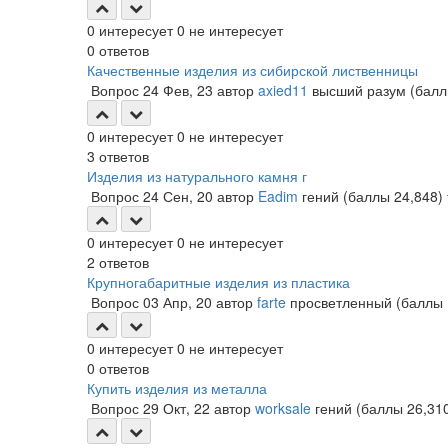
0
интересует
0
не интересует
0
ответов
Качественные изделия из сибирской лиственницы
Вопрос
24 Фев, 23
автор
axied11
высший разум
(бал
0
интересует
0
не интересует
3
ответов
Изделия из натурального камня г
Вопрос
24 Сен, 20
автор
Eadim
гений
(баллы
24,848
)
0
интересует
0
не интересует
2
ответов
Крупногабаритные изделия из пластика
Вопрос
03 Апр, 20
автор
farte
просветленный
(баллы
0
интересует
0
не интересует
0
ответов
Купить изделия из металла
Вопрос
29 Окт, 22
автор
worksale
гений
(баллы
26,31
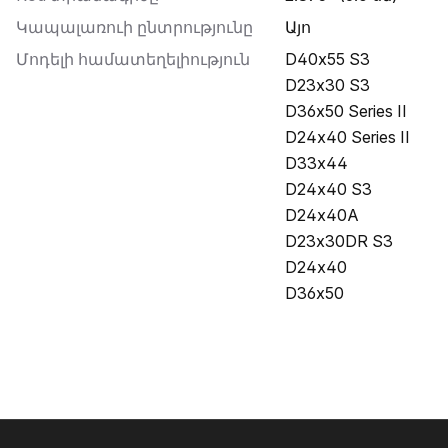
Կապալառուի ընտրությունը
Այո
Մոդելի համատեղելիություն
D40x55 S3
D23x30 S3
D36x50 Series II
D24x40 Series II
D33x44
D24x40 S3
D24x40A
D23x30DR S3
D24x40
D36x50
Ֆուտեր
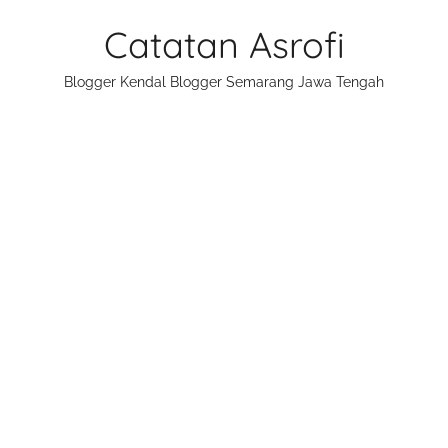
Skip
Catatan Asrofi
to
content
Blogger Kendal Blogger Semarang Jawa Tengah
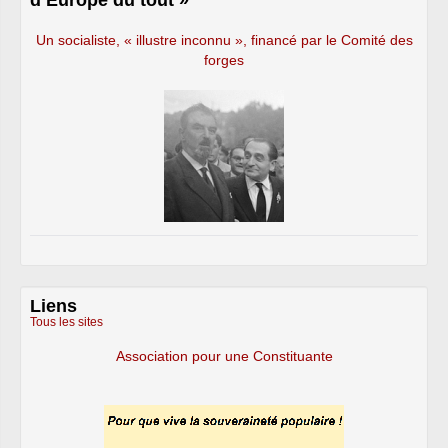
Un socialiste, « illustre inconnu », financé par le Comité des
forges
Liens
Tous les sites
Association pour une Constituante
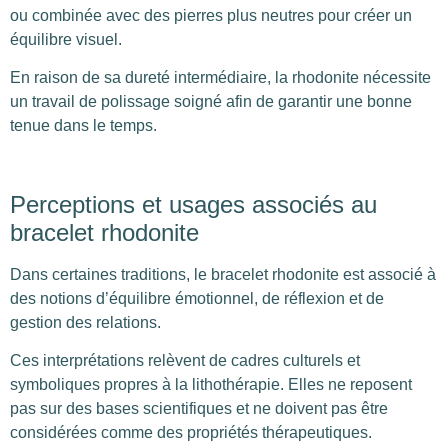
ou combinée avec des pierres plus neutres pour créer un
équilibre visuel.
En raison de sa dureté intermédiaire, la rhodonite nécessite
un travail de polissage soigné afin de garantir une bonne
tenue dans le temps.
Perceptions et usages associés au
bracelet rhodonite
Dans certaines traditions, le bracelet rhodonite est associé à
des notions d’équilibre émotionnel, de réflexion et de
gestion des relations.
Ces interprétations relèvent de cadres culturels et
symboliques propres à la lithothérapie. Elles ne reposent
pas sur des bases scientifiques et ne doivent pas être
considérées comme des propriétés thérapeutiques.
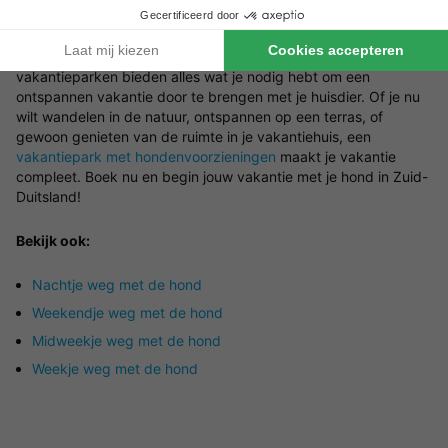
Wil je samen met je hond genieten van een vakantie in Zuid-
Duitsland? Boek dan een vakantiehuis op een
huisdiervriendelijk vakantiepark in Zuid-Duitsland. Deze
vakantieparken bieden alles wat je nodig hebt om een
ontspannen vakantie door te brengen met je huisdier. Of je nu
wilt wandelen in de natuur, ontspannen op een terras, of
gewoon genieten van de ruimte in je vakantiehuis, een
vakantiepark met hondenvoorzieningen
maakt je vakantie
compleet. Boek nu en begin jouw vakantie met je hond in Zuid-
Duitsland!
Bekijk ook:
Nachtje weg met de hond
Weekendje weg met de hond
Midweekje weg met de hond
Weekje weg met de hond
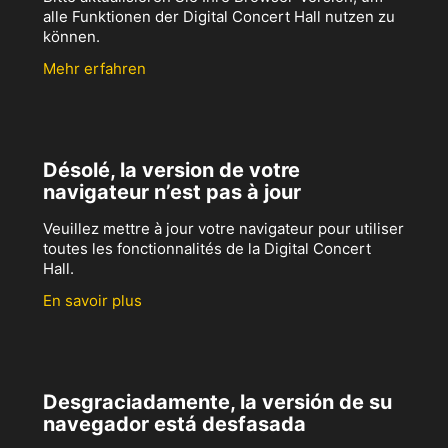
alle Funktionen der Digital Concert Hall nutzen zu
können.
Mehr erfahren
Désolé, la version de votre
navigateur n’est pas à jour
Veuillez mettre à jour votre navigateur pour utiliser
toutes les fonctionnalités de la Digital Concert
Hall.
En savoir plus
Desgraciadamente, la versión de su
navegador está desfasada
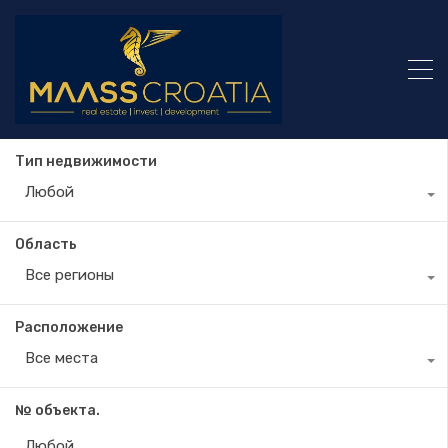
Тип недвижимости
Любой
Область
Все регионы
Расположение
Все места
№ объекта.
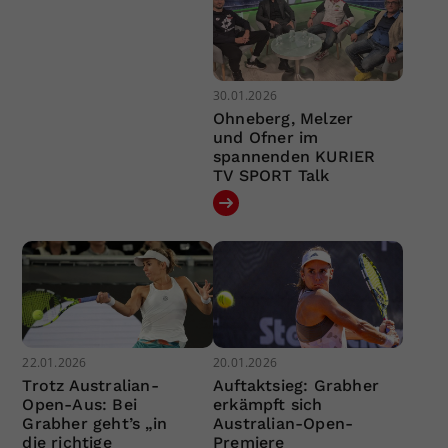
30.01.2026
Ohneberg, Melzer
und Ofner im
spannenden KURIER
TV SPORT Talk
22.01.2026
20.01.2026
Trotz Australian-
Auftaktsieg: Grabher
Open-Aus: Bei
erkämpft sich
Grabher geht’s „in
Australian-Open-
die richtige
Premiere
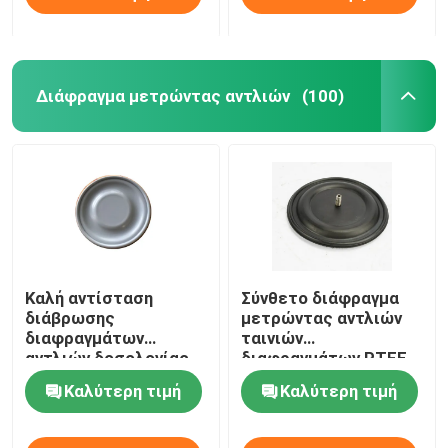
Διάφραγμα μετρώντας αντλιών
(100)
Καλή αντίσταση
Σύνθετο διάφραγμα
διάβρωσης
μετρώντας αντλιών
διαφραγμάτων
ταινιών
αντλιών δοσολογίας
διαφραγμάτων PTFE
ελαστικότητας PTFE
EPDM
Καλύτερη τιμή
Καλύτερη τιμή
EPDM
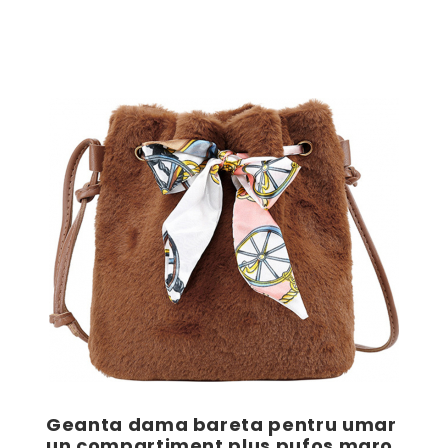
Geanta dama bareta pentru umar
un compartiment plus pufos maro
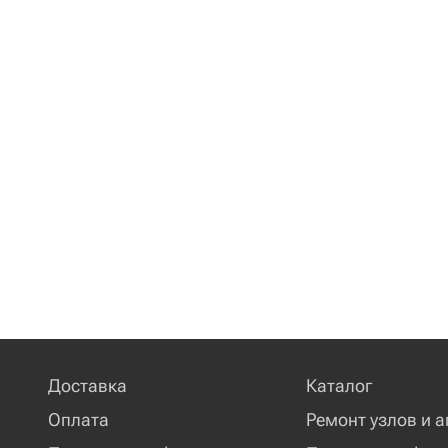
Доставка
Каталог
Оплата
Ремонт узлов и а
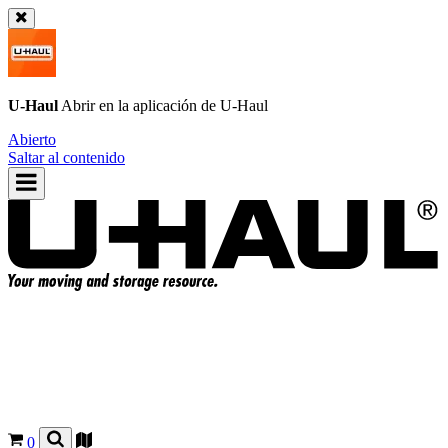
U-Haul
Abrir en la aplicación de
U-Haul
Abierto
Saltar al contenido
0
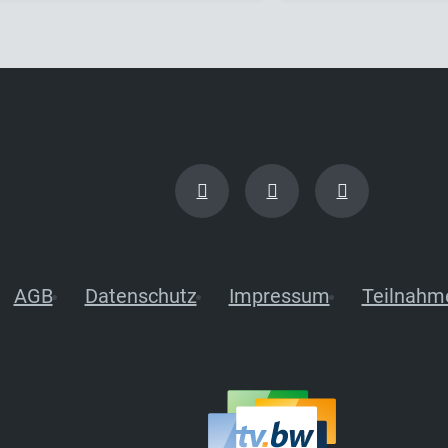
AGB
Datenschutz
Impressum
Teilnahm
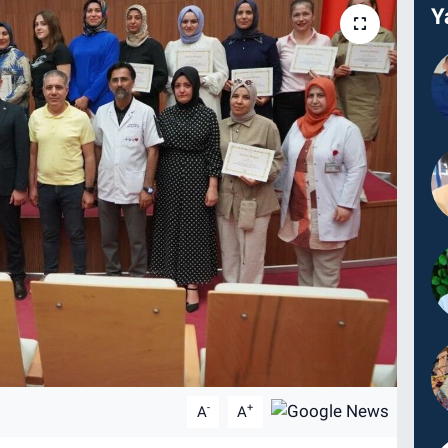
Y
-
+
A
A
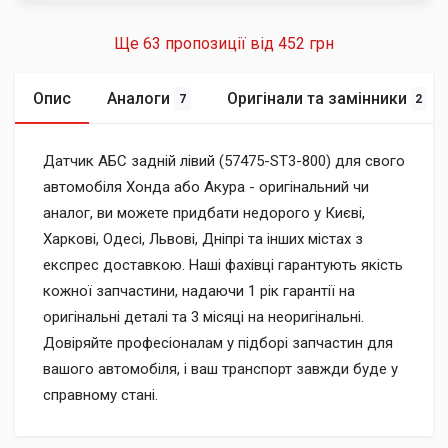
Ще 63 пропозиції від
452 грн
Опис
Аналоги
Оригінали та замінники
7
2
Датчик АБС задній лівий (57475-ST3-800) для свого
автомобіля Хонда або Акура - оригінальний чи
аналог, ви можете придбати недорого у Києві,
Харкові, Одесі, Львові, Дніпрі та інших містах з
експрес доставкою. Наші фахівці гарантують якість
кожної запчастини, надаючи 1 рік гарантії на
оригінальні деталі та 3 місяці на неоригінальні.
Довіряйте професіоналам у підборі запчастин для
вашого автомобіля, і ваш транспорт завжди буде у
справному стані.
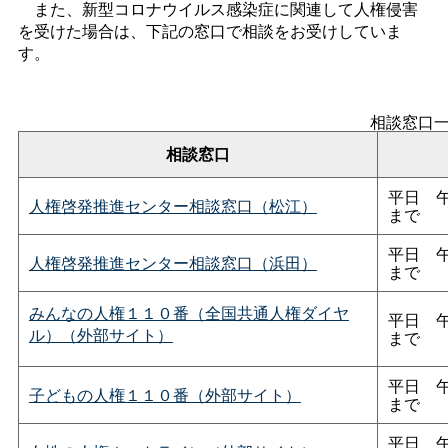
また、新型コロナウイルス感染症に関連して人権侵害
を受けた場合は、下記の窓口で相談をお受けしていま
す。
相談窓口
相談窓口
平
日
人権啓発推進センター相談窓口（松江）
まで
平
日
人権啓発推進センター相談窓口（浜田）
まで
みんなの人権１１０番（全国共通人権ダイヤ
平
日
ル）（外部サイト）
まで
平
日
子どもの人権１１０番（外部サイト）
まで
平
日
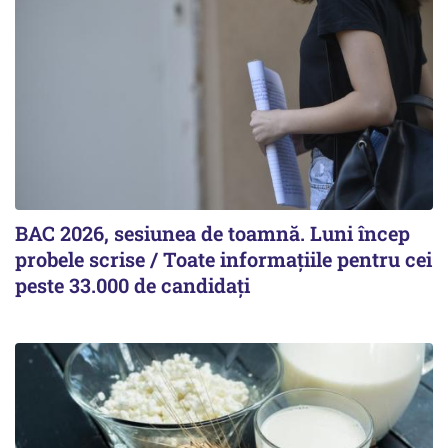
BAC 2026, sesiunea de toamnă. Luni încep
probele scrise / Toate informațiile pentru cei
peste 33.000 de candidați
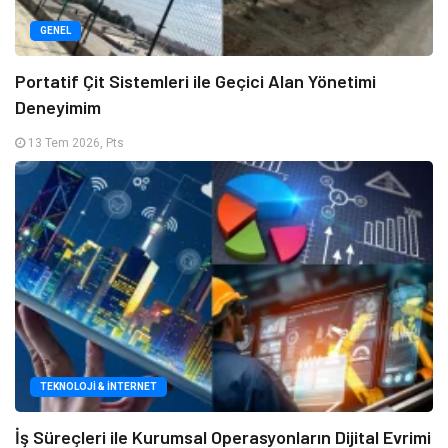
GENEL
Portatif Çit Sistemleri ile Geçici Alan Yönetimi
Deneyimim
13 Tem 2026, Pts
TEKNOLOJI & İNTERNET
İş Süreçleri ile Kurumsal Operasyonların Dijital Evrimi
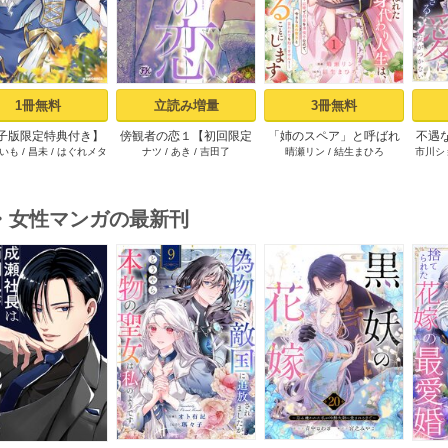
1冊無料
立読み増量
3冊無料
子版限定特典付き】
傍観者の恋１【初回限定
「姉のスペア」と呼ばれ
不遇
いも
/
昌未
/
はぐれメタ
ナツ
/
あき
/
吉田了
晴瀬リン
/
結生まひろ
市川シ
切れ令嬢は報復を誓
ペーパー付】【電子限定
た身代わり人生は、今日
術師
ボ
した。1～魔導書の力
特典付】【シーモア限定
でやめることにします～
国を叩き潰します～
特典付き】
辺境で自由を満喫中なの
で、今さら真の聖女と言
・女性マンガの最新刊
われても知りません！～
1巻
s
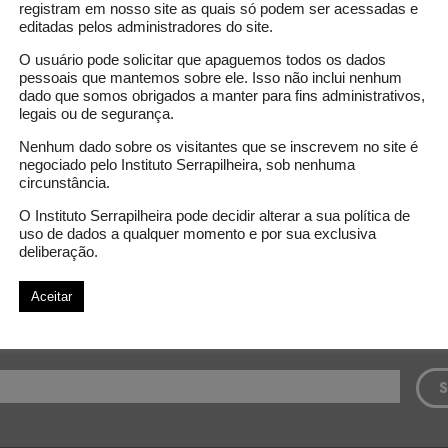
registram em nosso site as quais só podem ser acessadas e
ogies could potentially resolve this issue, aiding us in o
editadas pelos administradores do site.
ence of matter.
O usuário pode solicitar que apaguemos todos os dados
pessoais que mantemos sobre ele. Isso não inclui nenhum
dado que somos obrigados a manter para fins administrativos,
legais ou de segurança.
 invested
019: R$ 100.000,00
Nenhum dado sobre os visitantes que se inscrevem no site é
negociado pelo Instituto Serrapilheira, sob nenhuma
circunstância.
artificial inteligence
data
Large Hadron Collider
O Instituto Serrapilheira pode decidir alterar a sua política de
uso de dados a qualquer momento e por sua exclusiva
deliberação.
Aceitar
Subscribe to our newsletter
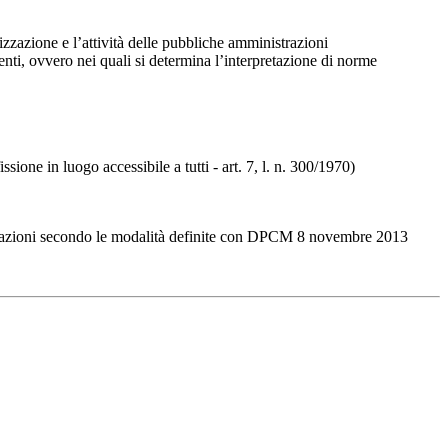
izzazione e l’attività delle pubbliche amministrazioni
menti, ovvero nei quali si determina l’interpretazione di norme
ssione in luogo accessibile a tutti - art. 7, l. n. 300/1970)
nistrazioni secondo le modalità definite con DPCM 8 novembre 2013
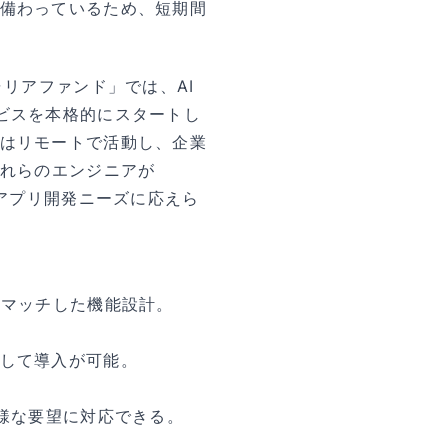
備わっているため、短期間
ャリアファンド」では、AI
ビスを本格的にスタートし
はリモートで活動し、企業
これらのエンジニアが
いアプリ開発ニーズに応えら
にマッチした機能設計。
して導入が可能。
多様な要望に対応できる。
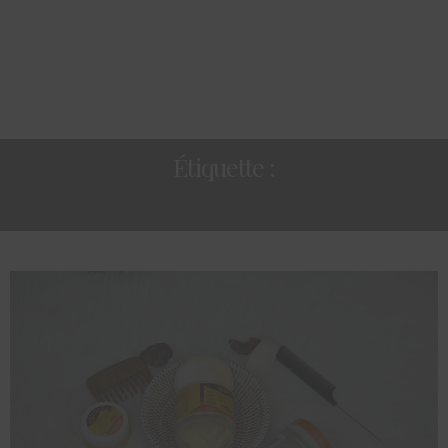
Étiquette :
CAPILLAIRES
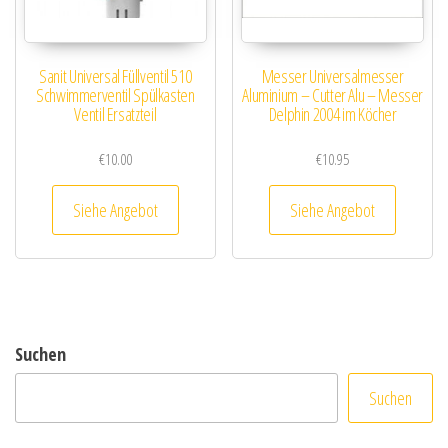
Sanit Universal Füllventil 510
Messer Universalmesser
Schwimmerventil Spülkasten
Aluminium – Cutter Alu – Messer
Ventil Ersatzteil
Delphin 2004 im Köcher
€
10.00
€
10.95
Siehe Angebot
Siehe Angebot
Suchen
Suchen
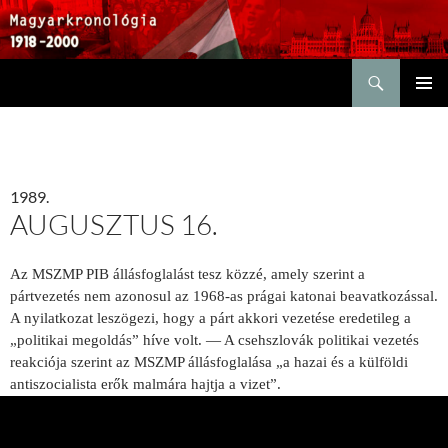
Keresés
KILÉPÉS
ELSŐDL
A
MENÜ
TARTALOMBA
1989.
AUGUSZTUS 16.
Az MSZMP PIB állásfoglalást tesz közzé, amely szerint a
pártvezetés nem azonosul az 1968-as prágai katonai beavatkozással.
A nyilatkozat leszögezi, hogy a párt akkori vezetése eredetileg a
„politikai megoldás” híve volt. — A csehszlovák politikai vezetés
reakciója szerint az MSZMP állásfoglalása „a hazai és a külföldi
antiszocialista erők malmára hajtja a vizet”.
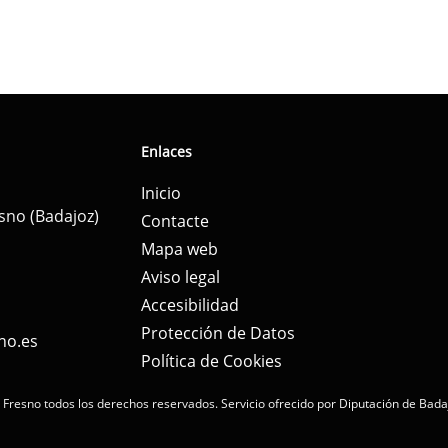
Enlaces
Inicio
esno (Badajoz)
Contacte
Mapa web
Aviso legal
Accesibilidad
Protección de Datos
no.es
Política de Cookies
 Fresno todos los derechos reservados.
Servicio ofrecido por Diputación de Bada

====================

_JOB_
Give the number of lines in the rows above that contain the string "автомобіля". Match case exactly, and reply with the number only.

_THE ANSWER_
2